D.S.: C’est un enjeu de santé publique qui va au-delà de la responsabilité parentale ?

M.T.: Nous ne pouvons pas tout mettre sur le dos des consommateurs ou des parents. Les barres chocolatées tout comme un grand nombre d’aliments ultra transformés s’avèrent particulièrement additifs. S’il est toujours utile de rappeler les notions de modération, si nous ne modifions pas le contexte dans lequel nos enfants grandissent, notamment en termes de publicité et marketing, les messages de prévention seront contre productifs !

Evidemment les parents comme l’école d’ailleurs peuvent jouer un rôle dans l’éducation nutritionnelle. Mais comment résister à la pression sociale ? La parole des parents face aux messages sur les réseaux, de la part d’influenceurs, de youtubeurs, de sportifs adulés, est souvent inaudible.

Quel rôle pourrait jouer le Nutri-Score développé dans votre laboratoire quand Serge Hercberg le dirigeait encore ?

Nous avons intégré dans le Nutri-Score des paramètres nutritionnels sur le sucre, le sel, les acides gras saturés dont l’impact négatif sur la santé est désormais prouvé. Nous avons pu montrer chez les personnes qui consommaient les aliments les mieux classés au Nutri-Score un risque moins élevé de développer des cancers, des syndromes métaboliques, des maladies cardiovasculaires. Elles étaient aussi moins susceptibles d’être en surpoids ou obèses. Autre point positif, le Nutri-Score semble bien compris et permet de mieux classer les aliments selon leur profil nutritionnel. Il a un vrai impact sur la qualité des achats alimentaires, en population générale et aussi dans les populations plus précaires.
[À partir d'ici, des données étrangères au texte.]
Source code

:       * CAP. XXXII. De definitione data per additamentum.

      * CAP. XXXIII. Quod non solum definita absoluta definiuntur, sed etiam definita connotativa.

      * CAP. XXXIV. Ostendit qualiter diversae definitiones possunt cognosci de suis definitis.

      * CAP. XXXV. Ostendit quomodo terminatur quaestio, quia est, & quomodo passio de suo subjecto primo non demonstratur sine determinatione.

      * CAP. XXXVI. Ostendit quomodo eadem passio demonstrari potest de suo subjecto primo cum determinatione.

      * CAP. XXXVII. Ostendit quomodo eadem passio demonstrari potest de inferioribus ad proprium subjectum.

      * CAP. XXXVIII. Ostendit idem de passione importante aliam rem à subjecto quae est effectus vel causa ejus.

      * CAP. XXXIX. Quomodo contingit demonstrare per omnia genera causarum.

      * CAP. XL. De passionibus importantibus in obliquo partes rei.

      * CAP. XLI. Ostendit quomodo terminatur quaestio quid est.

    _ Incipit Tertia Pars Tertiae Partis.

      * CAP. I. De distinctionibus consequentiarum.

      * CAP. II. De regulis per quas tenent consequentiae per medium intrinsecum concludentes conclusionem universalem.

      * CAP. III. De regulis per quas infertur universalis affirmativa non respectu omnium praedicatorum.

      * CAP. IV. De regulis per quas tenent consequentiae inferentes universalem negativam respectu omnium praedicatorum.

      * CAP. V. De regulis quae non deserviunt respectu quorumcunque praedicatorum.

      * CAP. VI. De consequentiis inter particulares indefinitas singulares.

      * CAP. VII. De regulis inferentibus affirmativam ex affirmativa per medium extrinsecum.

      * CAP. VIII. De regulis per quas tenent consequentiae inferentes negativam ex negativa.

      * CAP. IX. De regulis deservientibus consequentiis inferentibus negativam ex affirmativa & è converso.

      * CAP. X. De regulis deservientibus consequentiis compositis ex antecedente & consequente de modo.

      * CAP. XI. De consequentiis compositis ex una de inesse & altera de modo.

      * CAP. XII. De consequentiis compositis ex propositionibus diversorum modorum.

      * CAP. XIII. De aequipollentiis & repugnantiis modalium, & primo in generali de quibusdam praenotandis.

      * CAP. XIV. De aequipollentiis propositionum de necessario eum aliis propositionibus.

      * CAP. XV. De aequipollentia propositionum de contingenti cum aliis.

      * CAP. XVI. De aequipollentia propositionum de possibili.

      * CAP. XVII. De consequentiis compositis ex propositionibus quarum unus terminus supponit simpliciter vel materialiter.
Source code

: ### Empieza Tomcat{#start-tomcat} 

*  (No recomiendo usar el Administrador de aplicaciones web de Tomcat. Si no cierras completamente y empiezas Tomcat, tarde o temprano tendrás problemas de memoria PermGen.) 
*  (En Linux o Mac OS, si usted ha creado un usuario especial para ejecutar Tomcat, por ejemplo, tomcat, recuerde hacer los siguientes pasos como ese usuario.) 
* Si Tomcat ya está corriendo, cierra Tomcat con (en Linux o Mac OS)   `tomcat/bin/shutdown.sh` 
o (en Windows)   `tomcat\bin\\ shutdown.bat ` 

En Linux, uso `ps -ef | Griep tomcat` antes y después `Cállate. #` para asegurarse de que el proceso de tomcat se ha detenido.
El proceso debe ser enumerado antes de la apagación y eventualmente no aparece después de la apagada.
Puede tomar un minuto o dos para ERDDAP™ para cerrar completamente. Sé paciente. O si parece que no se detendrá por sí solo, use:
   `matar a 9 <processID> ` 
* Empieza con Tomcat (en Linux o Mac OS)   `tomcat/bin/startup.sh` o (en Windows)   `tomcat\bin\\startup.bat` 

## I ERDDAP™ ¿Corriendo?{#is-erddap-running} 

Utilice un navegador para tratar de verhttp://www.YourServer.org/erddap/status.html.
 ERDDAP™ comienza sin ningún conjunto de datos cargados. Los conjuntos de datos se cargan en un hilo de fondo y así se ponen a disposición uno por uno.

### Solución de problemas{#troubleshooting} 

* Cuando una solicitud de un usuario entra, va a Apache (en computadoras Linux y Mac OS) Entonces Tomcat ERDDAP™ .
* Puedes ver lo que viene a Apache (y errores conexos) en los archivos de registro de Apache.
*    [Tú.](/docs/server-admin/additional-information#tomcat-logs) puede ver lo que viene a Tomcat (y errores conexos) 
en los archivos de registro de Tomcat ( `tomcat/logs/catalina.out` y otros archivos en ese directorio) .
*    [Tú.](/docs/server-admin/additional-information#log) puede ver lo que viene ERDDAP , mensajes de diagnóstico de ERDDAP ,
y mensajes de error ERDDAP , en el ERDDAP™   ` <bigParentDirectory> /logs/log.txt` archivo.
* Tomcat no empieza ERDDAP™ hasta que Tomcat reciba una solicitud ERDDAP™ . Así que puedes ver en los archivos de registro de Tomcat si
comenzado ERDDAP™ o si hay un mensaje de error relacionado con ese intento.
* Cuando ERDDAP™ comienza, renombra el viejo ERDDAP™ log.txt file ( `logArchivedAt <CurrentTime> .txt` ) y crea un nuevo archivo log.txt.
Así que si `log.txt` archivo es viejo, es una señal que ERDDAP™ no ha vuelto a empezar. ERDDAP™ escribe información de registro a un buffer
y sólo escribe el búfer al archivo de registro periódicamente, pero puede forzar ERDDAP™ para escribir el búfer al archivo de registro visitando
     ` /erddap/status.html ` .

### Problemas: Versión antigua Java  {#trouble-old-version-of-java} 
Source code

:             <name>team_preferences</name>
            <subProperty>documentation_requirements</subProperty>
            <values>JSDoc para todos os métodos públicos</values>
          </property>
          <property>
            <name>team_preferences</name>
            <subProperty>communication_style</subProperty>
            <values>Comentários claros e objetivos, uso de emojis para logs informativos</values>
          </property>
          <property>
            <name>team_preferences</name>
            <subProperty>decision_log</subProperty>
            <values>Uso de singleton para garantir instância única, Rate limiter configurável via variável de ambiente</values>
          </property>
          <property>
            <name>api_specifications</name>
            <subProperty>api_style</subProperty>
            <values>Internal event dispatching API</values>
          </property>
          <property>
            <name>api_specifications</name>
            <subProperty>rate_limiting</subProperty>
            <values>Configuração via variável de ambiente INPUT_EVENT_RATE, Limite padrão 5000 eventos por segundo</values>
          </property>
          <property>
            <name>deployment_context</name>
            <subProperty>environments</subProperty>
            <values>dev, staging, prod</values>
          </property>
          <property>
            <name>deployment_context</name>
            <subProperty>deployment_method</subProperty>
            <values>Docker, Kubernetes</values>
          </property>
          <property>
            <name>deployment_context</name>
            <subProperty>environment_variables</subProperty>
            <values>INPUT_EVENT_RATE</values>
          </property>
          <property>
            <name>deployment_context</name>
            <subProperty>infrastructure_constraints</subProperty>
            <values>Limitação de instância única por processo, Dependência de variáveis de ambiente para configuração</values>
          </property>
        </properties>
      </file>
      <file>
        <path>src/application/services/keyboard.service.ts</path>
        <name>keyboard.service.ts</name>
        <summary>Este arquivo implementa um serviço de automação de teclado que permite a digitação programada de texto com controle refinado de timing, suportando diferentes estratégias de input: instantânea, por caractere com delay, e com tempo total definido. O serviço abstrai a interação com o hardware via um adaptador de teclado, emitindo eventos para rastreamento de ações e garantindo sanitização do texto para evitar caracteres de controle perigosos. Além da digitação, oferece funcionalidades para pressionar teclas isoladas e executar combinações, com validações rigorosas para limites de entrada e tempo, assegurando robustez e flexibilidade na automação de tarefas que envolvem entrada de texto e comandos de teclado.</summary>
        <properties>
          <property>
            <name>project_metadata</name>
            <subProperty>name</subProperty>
C’est un outil dont les enfants ont réussi à s’emparer. Pour autant, il doit évoluer, en indiquant par exemple que l’aliment est ultra transformé et contient des additifs. Et nous pourrions aussi imaginer utiliser le Nutri-Score comme un outil de régulation de la publicité. Des produits moins bien notés seraient davantage régulés en matière de marketing et publicité et nous mettrions en avant les bons élèves. Ce qui serait alors incitatif pour les industriels qui auraient tout à gagner à modifier leurs recettes.

*Directrice de l’équipe de recherche en épidémiologie nutritionnelle EREN (Inserm, Inrae, Cnam, Université Sorbonne) et observatrice principale de la cohorte Nutri-Score Santé.